All dogs not in an active showing and/or breeding program should be spayed or neutered. Spaying a female drastically reduces her chances of developing mammary cancer and spaying her removes all threat of uterine cancer. Neutering a male dog at age 6 months can alleviate many of the problems commonly attributed to the "intact male" dog such as territorial aggression, improper sexual behavior, and territorial marking. Neutering your dog will also greatly lower the risk of him escaping in search of a breeding partner. Unaltered male dogs become rather single minded when a female dog is in heat in your neighborhood. An additional factor to consider is that studies show that early neutering greatly reduces your dog's chance of developing prostate or testicular cancer.

6. Noise Control

No one appreciates a dog that barks continually out of boredom or loneliness. Most family members and neighbors welcome the "alarm" bark, but in order to maintain friendly relations with your neighbors, please do not allow your dog to bark unchecked for hours upon hours.

7. Training

It is a must that your dog know the basic commands of sit, stay, down and come. Knowing these commands could actually save your dogs life in an emergency situation and they will make day to day living with your pet much easier if you have some control over it’s behavior.

8. Stoop and Scoop

It is never "okay" to leave your dog's waste in a public area or on someone else's lawn. Always be prepared by taking along a disposable plastic bag in order to pick up after your dog.

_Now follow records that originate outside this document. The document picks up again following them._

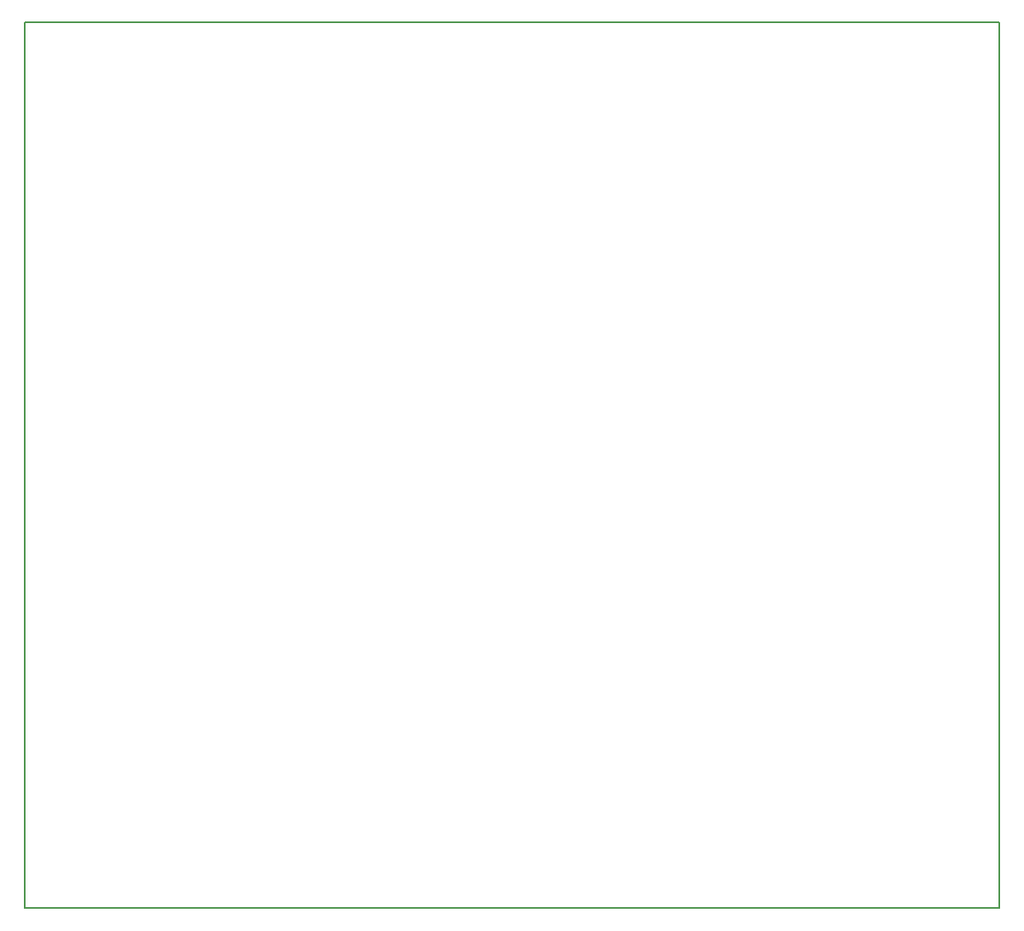
<source format=gbr>
G04 #@! TF.FileFunction,Profile,NP*
%FSLAX46Y46*%
G04 Gerber Fmt 4.6, Leading zero omitted, Abs format (unit mm)*
G04 Created by KiCad (PCBNEW 4.0.2+e4-6225~38~ubuntu14.04.1-stable) date Sa 25 Jun 2016 13:19:29 CEST*
%MOMM*%
G01*
G04 APERTURE LIST*
%ADD10C,0.100000*%
%ADD11C,0.150000*%
G04 APERTURE END LIST*
D10*
D11*
X130000000Y-30000000D02*
X30000000Y-30000000D01*
X130000000Y-121000000D02*
X130000000Y-30000000D01*
X30000000Y-121000000D02*
X130000000Y-121000000D01*
X30000000Y-30000000D02*
X30000000Y-121000000D01*
M02*

</source>
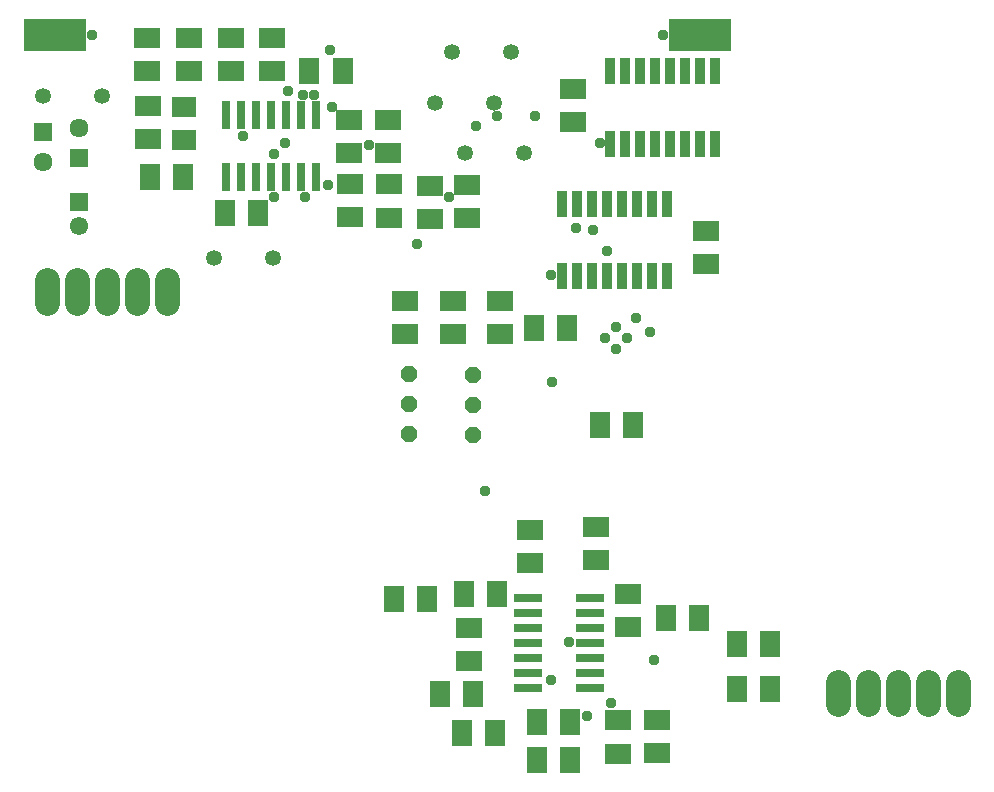
<source format=gbr>
G04 EAGLE Gerber X2 export*
%TF.Part,Single*%
%TF.FileFunction,Soldermask,Top,1*%
%TF.FilePolarity,Positive*%
%TF.GenerationSoftware,Autodesk,EAGLE,9.2.2*%
%TF.CreationDate,2019-03-16T21:24:14Z*%
G75*
%MOMM*%
%FSLAX34Y34*%
%LPD*%
%INSoldermask Top*%
%AMOC8*
5,1,8,0,0,1.08239X$1,22.5*%
G01*
%ADD10C,1.346200*%
%ADD11R,1.553200X1.553200*%
%ADD12C,1.553200*%
%ADD13R,2.003200X1.803200*%
%ADD14R,0.863600X2.235200*%
%ADD15R,0.803200X2.403200*%
%ADD16R,1.803200X2.203200*%
%ADD17R,2.203200X1.803200*%
%ADD18P,1.527469X8X292.500000*%
%ADD19R,2.403200X0.803200*%
%ADD20C,2.082800*%
%ADD21C,1.611200*%
%ADD22R,1.611200X1.611200*%
%ADD23R,5.283200X2.743200*%
%ADD24C,0.959600*%


D10*
X221887Y468437D03*
X171887Y468437D03*
D11*
X57395Y515723D03*
D12*
X57395Y495723D03*
D10*
X384099Y557010D03*
X434099Y557010D03*
X408805Y599770D03*
X358805Y599770D03*
X373162Y642869D03*
X423162Y642869D03*
D13*
X146017Y568112D03*
X146017Y596112D03*
D14*
X555501Y514458D03*
X555501Y452990D03*
X542801Y514458D03*
X530101Y514458D03*
X542801Y452990D03*
X530101Y452990D03*
X517401Y514458D03*
X517401Y452990D03*
X504701Y514458D03*
X504701Y452990D03*
X492001Y514458D03*
X479301Y514458D03*
X492001Y452990D03*
X479301Y452990D03*
X466601Y514458D03*
X466601Y452990D03*
X596177Y626312D03*
X596177Y564844D03*
X583477Y626312D03*
X570777Y626312D03*
X583477Y564844D03*
X570777Y564844D03*
X558077Y626312D03*
X558077Y564844D03*
X545377Y626312D03*
X545377Y564844D03*
X532677Y626312D03*
X519977Y626312D03*
X532677Y564844D03*
X519977Y564844D03*
X507277Y626312D03*
X507277Y564844D03*
D15*
X245743Y589132D03*
X245743Y537132D03*
X258443Y589132D03*
X233043Y589132D03*
X220343Y589132D03*
X258443Y537132D03*
X233043Y537132D03*
X220343Y537132D03*
X194943Y589132D03*
X194943Y537132D03*
X207643Y589132D03*
X182243Y589132D03*
X207643Y537132D03*
X182243Y537132D03*
D16*
X498520Y326961D03*
X526520Y326961D03*
D17*
X150363Y654662D03*
X150363Y626662D03*
X185802Y654662D03*
X185802Y626662D03*
X221241Y654662D03*
X221241Y626662D03*
X588083Y462984D03*
X588083Y490984D03*
X115962Y597061D03*
X115962Y569061D03*
X475433Y611165D03*
X475433Y583165D03*
X354428Y501446D03*
X354428Y529446D03*
X318659Y585508D03*
X318659Y557508D03*
X385618Y501930D03*
X385618Y529930D03*
X285999Y584900D03*
X285999Y556900D03*
D16*
X117376Y537194D03*
X145376Y537194D03*
D17*
X320206Y530599D03*
X320206Y502599D03*
X333213Y432097D03*
X333213Y404097D03*
X373745Y432097D03*
X373745Y404097D03*
X414277Y432097D03*
X414277Y404097D03*
D16*
X209339Y506608D03*
X181339Y506608D03*
X252580Y626559D03*
X280580Y626559D03*
D18*
X336546Y319400D03*
X336546Y344800D03*
X336546Y370200D03*
X391420Y318041D03*
X391420Y343441D03*
X391420Y368841D03*
D19*
X437683Y168091D03*
X489683Y168091D03*
X437683Y180791D03*
X437683Y155391D03*
X437683Y142691D03*
X489683Y180791D03*
X489683Y155391D03*
X489683Y142691D03*
X437683Y117291D03*
X489683Y117291D03*
X437683Y129991D03*
X437683Y104591D03*
X489683Y129991D03*
X489683Y104591D03*
D17*
X439424Y238310D03*
X439424Y210310D03*
D16*
X470326Y409311D03*
X442326Y409311D03*
X362791Y99135D03*
X390791Y99135D03*
X445048Y43189D03*
X473048Y43189D03*
D17*
X495232Y240481D03*
X495232Y212481D03*
D16*
X554336Y163229D03*
X582336Y163229D03*
D17*
X547217Y77266D03*
X547217Y49266D03*
X521926Y183937D03*
X521926Y155937D03*
X387583Y155475D03*
X387583Y127475D03*
D16*
X383363Y183890D03*
X411363Y183890D03*
D17*
X513718Y48743D03*
X513718Y76743D03*
D16*
X614451Y103014D03*
X642451Y103014D03*
X444910Y75138D03*
X472910Y75138D03*
X409620Y66040D03*
X381620Y66040D03*
X324263Y179802D03*
X352263Y179802D03*
X642300Y141245D03*
X614300Y141245D03*
D20*
X30000Y430602D02*
X30000Y449398D01*
X55400Y449398D02*
X55400Y430602D01*
X80800Y430602D02*
X80800Y449398D01*
X106200Y449398D02*
X106200Y430602D01*
X131600Y430602D02*
X131600Y449398D01*
D21*
X57124Y578046D03*
D22*
X57124Y552646D03*
D21*
X27276Y549871D03*
D22*
X27276Y575271D03*
D10*
X26641Y605575D03*
X76641Y605575D03*
D17*
X114923Y654662D03*
X114923Y626662D03*
X286623Y503255D03*
X286623Y531255D03*
D23*
X583000Y657000D03*
X37000Y657000D03*
D20*
X700000Y109398D02*
X700000Y90602D01*
X725400Y90602D02*
X725400Y109398D01*
X750800Y109398D02*
X750800Y90602D01*
X776200Y90602D02*
X776200Y109398D01*
X801600Y109398D02*
X801600Y90602D01*
D24*
X487680Y80772D03*
X457200Y111252D03*
X521208Y400812D03*
X512064Y391668D03*
X234696Y609600D03*
X269748Y644652D03*
X457200Y454152D03*
X68580Y656844D03*
X498348Y565404D03*
X472440Y143256D03*
X222504Y519684D03*
X551688Y656844D03*
X544068Y128016D03*
X507492Y91440D03*
X231648Y565404D03*
X222504Y556260D03*
X400812Y271272D03*
X268224Y530352D03*
X512064Y409956D03*
X502920Y400812D03*
X492252Y492252D03*
X457568Y363709D03*
X528828Y417576D03*
X541020Y405384D03*
X303276Y563880D03*
X343558Y480372D03*
X246888Y606552D03*
X504444Y473964D03*
X248412Y519684D03*
X196596Y571500D03*
X478536Y493776D03*
X370332Y519684D03*
X256032Y606552D03*
X411480Y588264D03*
X393210Y580315D03*
X443484Y588264D03*
X271272Y595884D03*
M02*

</source>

9. Traveling with your Coton

Many airlines and hotels will accept dogs that are under 20 lbs. It is very important to make arrangements for your pet PRIOR to your departure so that you and your pet are not subjected to any unnecessary delays. Please give the other hotel guests the same consideration as you do your neighbors at home by being vigilant for excessive barking. Dogs who soil the carpet in hotel rooms and otherwise destroy hotel property are the sole reason that many hotels no longer accept dogs as guests.

10. TLC

Tender loving care, one on one attention, play time and just hanging out are what will make your Coton be your best friend for life!